Someone could write a tool to do a full migration of the old storage format to the new one, but the formats are completely different and at least in the naive version of such tooling, that would have to happen offline and take a very long time to run for large storages.

EDIT: If you would like to fund development of such a tool, let us know :)

> EDIT: If you would like to fund development of such a tool, let us know :)

We're too small for that, unfortunately. Someone said at DockerCon that migrating large (multi-TB) stores would take a long time; this doesn't apply to us, we have only ~0.1 TB perf data as of now.
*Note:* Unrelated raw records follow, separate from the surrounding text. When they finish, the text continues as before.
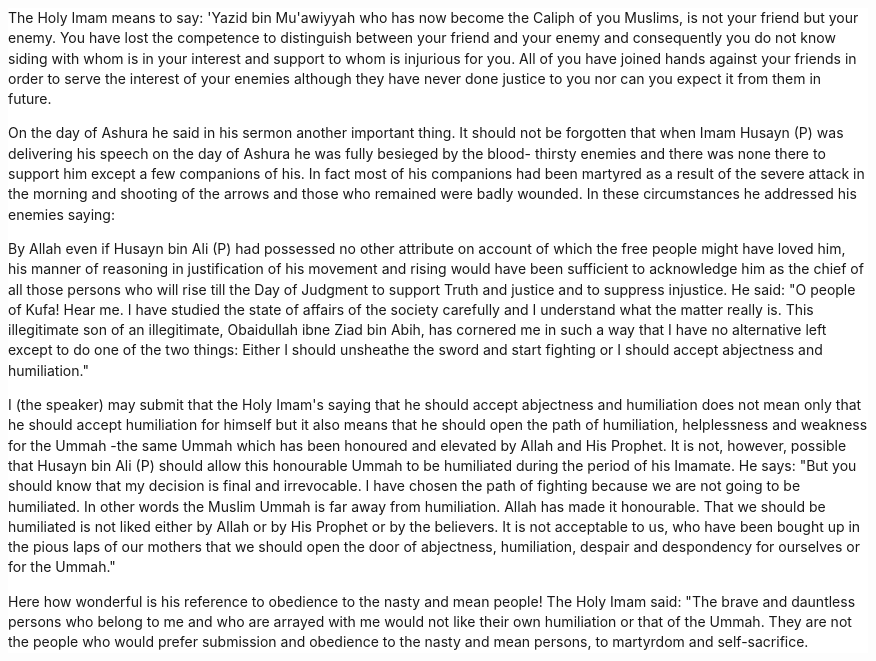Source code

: The Holy Imam means to say: 'Yazid bin Mu'awiyyah who has now become
the Caliph of you Muslims, is not your friend but your enemy. You have
lost the competence to distinguish between your friend and your enemy
and consequently you do not know siding with whom is in your interest
and support to whom is injurious for you. All of you have joined hands
against your friends in order to serve the interest of your enemies
although they have never done justice to you nor can you expect it from
them in future.

On the day of Ashura he said in his sermon another important thing. It
should not be forgotten that when Imam Husayn (P) was delivering his
speech on the day of Ashura he was fully besieged by the blood- thirsty
enemies and there was none there to support him except a few companions
of his. In fact most of his companions had been martyred as a result of
the severe attack in the morning and shooting of the arrows and those
who remained were badly wounded. In these circumstances he addressed his
enemies saying:

By Allah even if Husayn bin Ali (P) had possessed no other attribute on
account of which the free people might have loved him, his manner of
reasoning in justification of his movement and rising would have been
sufficient to acknowledge him as the chief of all those persons who will
rise till the Day of Judgment to support Truth and justice and to
suppress injustice. He said: "O people of Kufa! Hear me. I have studied
the state of affairs of the society carefully and I understand what the
matter really is. This illegitimate son of an illegitimate, Obaidullah
ibne Ziad bin Abih, has cornered me in such a way that I have no
alternative left except to do one of the two things: Either I should
unsheathe the sword and start fighting or I should accept abjectness and
humiliation."

I (the speaker) may submit that the Holy Imam's saying that he should
accept abjectness and humiliation does not mean only that he should
accept humiliation for himself but it also means that he should open the
path of humiliation, helplessness and weakness for the Ummah -the same
Ummah which has been honoured and elevated by Allah and His Prophet. It
is not, however, possible that Husayn bin Ali (P) should allow this
honourable Ummah to be humiliated during the period of his Imamate. He
says: "But you should know that my decision is final and irrevocable. I
have chosen the path of fighting because we are not going to be
humiliated. In other words the Muslim Ummah is far away from
humiliation. Allah has made it honourable. That we should be humiliated
is not liked either by Allah or by His Prophet or by the believers. It
is not acceptable to us, who have been bought up in the pious laps of
our mothers that we should open the door of abjectness, humiliation,
despair and despondency for ourselves or for the Ummah."

Here how wonderful is his reference to obedience to the nasty and mean
people! The Holy Imam said: "The brave and dauntless persons who belong
to me and who are arrayed with me would not like their own humiliation
or that of the Ummah. They are not the people who would prefer
submission and obedience to the nasty and mean persons, to martyrdom and
self-sacrifice.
Out of curiosity, do you care about migrating the data online, or would a brief Prometheus downtime (and thus gap in data) be ok?
Downtime would be acceptable I think, especially because we could just launch a separate instance of Prom while the main one is being migrated.
There is a transition feature: https://www.robustperception.io/accessing-data-from-promethe...

The problem with data migration is that the two versions of the system lay out the data quite differently, so converting from one to the other would take a lot of disk seeks. In the worst case you could be looking potentially at days to convert the data over, which isn't really an option for most systems that care about older data.

Seek time is not relevant, our stuff is on SSDs. Thanks for the link, I've known about the transition feature.
First approaches are happening for this now:

https://groups.google.com/forum/#!topic/prometheus-users/wO5...

- https://github.com/Percona-Lab/prom-migrate (requires old Prom server to run for reading out data)

- https://github.com/juliusv/prom-data-migrator (operates offline on old and new storage dirs directly)

Percona just released a migration tool.

https://github.com/Percona-Lab/prom-migrate

If you need your Prometheus data to survive, you're doing it wrong.
What are we doing wrong? We use Prometheus for many things, for example I'd like to know how specific latencies have changed over time. Why should I store these numbers somewhere else?
Prometheus is not intended as durable long term storage, it's fundamentally limited to the size of a machine. You should also design your monitoring be able to tolerate completely losing the data of a Prometheus.

We recommend using another system for long term data, see https://prometheus.io/docs/operating/integrations/#remote-en... for some examples.

The problem is (as you know) that single machines are in practice still too reliable and Prometheus is still too good at storing data for long times that many people have come to rely on it despite warnings :)